◆ Work required: Could you copy each line of the entries that contains "lines"?

════════════════════

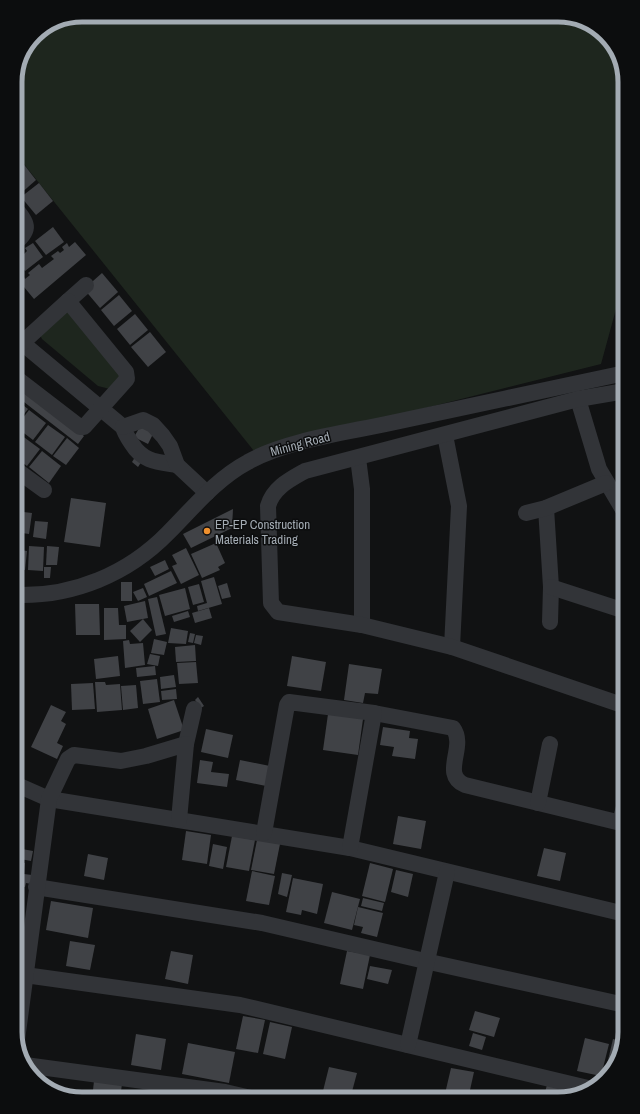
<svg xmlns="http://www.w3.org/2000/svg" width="640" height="1114" font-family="'Archivo Narrow',sans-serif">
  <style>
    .green { fill: #1e261e }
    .building { fill: #404246 }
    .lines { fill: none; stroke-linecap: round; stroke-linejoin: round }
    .minor { stroke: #323438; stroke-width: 16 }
    .poi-dot { fill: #ef902e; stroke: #0c0d0e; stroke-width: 1.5 }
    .labels { text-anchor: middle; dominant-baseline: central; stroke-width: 3; stroke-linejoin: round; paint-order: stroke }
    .street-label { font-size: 13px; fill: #a3abb3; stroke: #0c0d0e }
    .poi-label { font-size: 13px; fill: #a3abb3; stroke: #0c0d0e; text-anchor: start }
    .rim { fill: none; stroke: #a3abb3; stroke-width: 5 }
  </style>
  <rect width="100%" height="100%" fill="#111213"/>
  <g class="green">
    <path d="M563,15L596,26L618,52L625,82V276L601,364L254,451L15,153V77L35,34L56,20Z"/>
    <path d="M67,311L125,375L110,389L98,386L42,339L40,335Z"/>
  </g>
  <g class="building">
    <path d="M22,162L36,180L19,195L15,190V168Z"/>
    <path d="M39,183L53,201L36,215L21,197Z"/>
    <path d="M53,227L64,242L46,255L35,241Z"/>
    <path d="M75,242L86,255L34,299L19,281L24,277L25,279L30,275L28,273L39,264L42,268L54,259L51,256L58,251L60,253L64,250L62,247L67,243L69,247Z"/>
    <path d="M33,243L43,257L25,271L15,257L21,253L23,255L27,251L25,248Z"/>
    <path d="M15,263L24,275L15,282Z"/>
    <path d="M102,273L118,292L100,308L84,289Z"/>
    <path d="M119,295L132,311L114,326L101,310Z"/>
    <path d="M135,314L148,330L130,345L117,329Z"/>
    <path d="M150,332L166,352L148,367L131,347Z"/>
    <path d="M15,383L84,436L78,444L15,395Z"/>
    <path d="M15,399L28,409L15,426Z"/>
    <path d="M29,410L46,423L33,440L16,427Z"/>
    <path d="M48,425L65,437L52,455L35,442Z"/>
    <path d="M141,425L154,432L148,444L134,437Z"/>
    <path d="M21,435L40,449L27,466L15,457V443Z"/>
    <path d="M67,438L79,448L66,465L53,456Z"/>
    <path d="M42,451L61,466L49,483L29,467Z"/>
    <path d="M137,454L144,458L138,467L132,462Z"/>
    <path d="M15,492H24L23,504H15Z"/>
    <path d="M71,498L106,503L100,547L64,542Z"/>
    <path d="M233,509L232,528L191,548L183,534Z"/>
    <path d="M15,511L32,513L29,534L15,532Z"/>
    <path d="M35,521L48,522L46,539L33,537Z"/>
    <path d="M216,543L225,563L218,567L220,570L202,578L191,554Z"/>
    <path d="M29,546L44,547L43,571L28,570Z"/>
    <path d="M47,546L59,547L57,565H46Z"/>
    <path d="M186,548L199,575L181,584L172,566L177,564L172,555Z"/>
    <path d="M15,549L27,551L25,570L15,569Z"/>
    <path d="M165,560L169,569L155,576L150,567Z"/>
    <path d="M44,567H51L50,578H44Z"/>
    <path d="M15,570L20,571L18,586H15Z"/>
    <path d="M171,571L177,583L149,596L144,584Z"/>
    <path d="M214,577L222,604L198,611L197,606L207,603L201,581Z"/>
    <rect x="121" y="582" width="11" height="19"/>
    <path d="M227,583L231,597L222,599L218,586Z"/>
    <path d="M199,584L204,602L193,605L188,587Z"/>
    <path d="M143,588L147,597L138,601L133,592Z"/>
    <path d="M185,588L190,609L165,616L159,595Z"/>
    <path d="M157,597L166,634L156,636L148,599Z"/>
    <path d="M145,601L148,618L127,622L124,606Z"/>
    <path d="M75,604H99L100,635H76Z"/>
    <path d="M104,608H118L119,625H126V639L104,640Z"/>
    <path d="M209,608L212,618L195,623L192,613Z"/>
    <path d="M188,611L190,617L174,622L172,616Z"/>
    <path d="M143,619L152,630L140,642L130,631Z"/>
    <path d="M171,628L188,631L186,644L168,643Z"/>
    <path d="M190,633L195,634L193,643L188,642Z"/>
    <path d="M196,635L203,636L201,645L194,643Z"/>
    <path d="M15,636L23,638L22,649L15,648Z"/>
    <path d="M154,639L167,642L164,655L151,653Z"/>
    <path d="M129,640L130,644L143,643L145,665L125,668L123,641Z"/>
    <path d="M195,645L196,661L176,662L175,647Z"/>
    <path d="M150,654L160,656L158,666L147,664Z"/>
    <path d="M118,656L120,676L96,679L94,659Z"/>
    <path d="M292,656L326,662L321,691L287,686Z"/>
    <path d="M196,662L198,683L179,684L177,663Z"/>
    <path d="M349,664L382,669L378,694L365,693L363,703L344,700Z"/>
    <path d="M155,666L156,675L137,677L136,668Z"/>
    <path d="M174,675L176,687L161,689L160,677Z"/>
    <path d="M157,679L160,702L143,704L140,681Z"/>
    <path d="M95,682H105L106,685L120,684L122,710L97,712Z"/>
    <path d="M93,683L95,709L72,710L71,684Z"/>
    <path d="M136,685L138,708L123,710L121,686Z"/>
    <path d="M176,689L177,699L162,700L161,691Z"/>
    <path d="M198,697L204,706L201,708L195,700Z"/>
    <path d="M174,700L184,730L157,739L148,709Z"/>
    <path d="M51,705L66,712L61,721L66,724L57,743L63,746L57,759L31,747Z"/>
    <path d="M328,714L363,719L358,755L323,750Z"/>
    <path d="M383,727L410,731L409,738L418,739L415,759L392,756L394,747L380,745Z"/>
    <path d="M206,729L233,735L228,758L201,752Z"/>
    <path d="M200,760L213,762L211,772L229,774L227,787L197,783Z"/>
    <path d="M240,760L270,766L266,786L236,780Z"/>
    <path d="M398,816L426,821L421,849L393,844Z"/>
    <path d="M186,831L211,835L207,864L182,860Z"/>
    <path d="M232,836L255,840L249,871L226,867Z"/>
    <path d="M257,840L280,844L274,874L251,870Z"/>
    <path d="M213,844L227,847L223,869L209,866Z"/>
    <path d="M544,848L566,853L560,881L537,876Z"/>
    <path d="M22,849L33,851L31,861L20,859Z"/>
    <path d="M88,854L108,858L104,880L84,876Z"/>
    <path d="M15,862L25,863L24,874L32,875L31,884L26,883L25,887L15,886Z"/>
    <path d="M370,863L393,869L385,902L362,896Z"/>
    <path d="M396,870L413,874L408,897L391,892Z"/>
    <path d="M252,871L275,876L269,905L246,901Z"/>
    <path d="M282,873L292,875L287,897L278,894Z"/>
    <path d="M293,878L323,884L317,914L302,910L301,915L286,912Z"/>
    <path d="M15,888L24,889L21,909L15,908Z"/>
    <path d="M332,892L360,899L352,930L324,923Z"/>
    <path d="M363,898L384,903L382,911L361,906Z"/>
    <path d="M51,901L93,908L88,938L46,930Z"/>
    <path d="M358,907L383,913L377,937L361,933L363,927L354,925Z"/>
    <path d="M15,913H18L16,929H15Z"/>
    <path d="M70,941L95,945L90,970L66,966Z"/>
    <path d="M171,951L193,955L188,984L165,979Z"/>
    <path d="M347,951L370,955L363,989L340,984Z"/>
    <path d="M370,966L392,970L388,984L367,979Z"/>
    <path d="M475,1011L500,1018L494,1037L469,1030Z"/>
    <path d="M243,1016L265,1020L258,1053L236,1049Z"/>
    <path d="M270,1022L292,1027L285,1059L263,1054Z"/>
    <path d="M473,1033L486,1037L482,1050L469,1046Z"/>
    <path d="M136,1034L166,1039L161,1070L131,1065Z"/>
    <path d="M585,1038L609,1044L601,1076L577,1071Z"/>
    <path d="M613,1039L622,1041L614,1069L608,1074L605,1073Z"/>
    <path d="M188,1043L235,1052L229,1083L182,1074Z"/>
    <path d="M329,1067L357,1073L350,1099H321Z"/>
    <path d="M451,1068L474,1072L468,1099L444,1098Z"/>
    <path d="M94,1081L122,1084L120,1099H92Z"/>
    <path d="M547,1085L572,1090L571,1096L558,1099H543Z"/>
    <path d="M166,1094L189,1098V1099H165Z"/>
  </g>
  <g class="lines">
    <g class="minor">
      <path d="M15,243C32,229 27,223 15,208"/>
      <path d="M68,301L86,285"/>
      <path d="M15,337L123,427C125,434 128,438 132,444C143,462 158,462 177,465"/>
      <path d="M15,377L80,427H84L127,379L126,372L68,301L22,343"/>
      <path d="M578,399L599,469L625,513"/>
      <path d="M123,427L143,420L153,425L163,436L170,446L177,465L207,493"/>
      <path d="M445,435L459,506L452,647"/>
      <path d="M358,458L362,489V625"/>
      <path d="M15,469L44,490"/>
      <path d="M546,508L551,587L550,622"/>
      <path d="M526,513L546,508L606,483"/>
      <path d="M551,587L625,611"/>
      <path d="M15,595C73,597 128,574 168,533C193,508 216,479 248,462C284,441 344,433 386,424C466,407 545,390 625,373"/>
      <path d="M625,706L452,647L362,625L278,612L271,603L268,506C273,488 289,480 305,471L578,399L625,391"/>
      <path d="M374,713L453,728C467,747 440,774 465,785L625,824"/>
      <path d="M186,744L194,709"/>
      <path d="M15,784L49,799L350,848L625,914"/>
      <path d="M538,803L550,744"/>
      <path d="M620,822L625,803"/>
      <path d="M264,833L287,705L289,702L374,713L350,848"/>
      <path d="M36,887L262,923L425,961L625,1005"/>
      <path d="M25,975L240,1005L592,1089"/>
      <path d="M17,1040L49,799L68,759L74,755L121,761L146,756L186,744L179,820"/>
      <path d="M408,1045L447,872"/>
      <path d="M25,1065L225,1092L255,1099"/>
    </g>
  </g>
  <circle class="poi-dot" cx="207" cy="531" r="4"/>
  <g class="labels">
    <g class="street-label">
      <text transform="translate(300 444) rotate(-15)">Mining Road</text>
    </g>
    <g class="poi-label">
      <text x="215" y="524">EP-EP Construction<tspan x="215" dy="15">Materials Trading</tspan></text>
    </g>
  </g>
  <path d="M0 0H640V1114H0ZM82 22H558A60 60 0 0 1 618 82V1032A60 60 0 0 1 558 1092H82A60 60 0 0 1 22 1032V82A60 60 0 0 1 82 22Z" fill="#0c0d0e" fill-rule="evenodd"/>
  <path class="rim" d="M82 22H558A60 60 0 0 1 618 82V1032A60 60 0 0 1 558 1092H82A60 60 0 0 1 22 1032V82A60 60 0 0 1 82 22Z"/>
</svg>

════════════════════

◆ Written response:
    .lines { fill: none; stroke-linecap: round; stroke-linejoin: round }
  <g class="lines">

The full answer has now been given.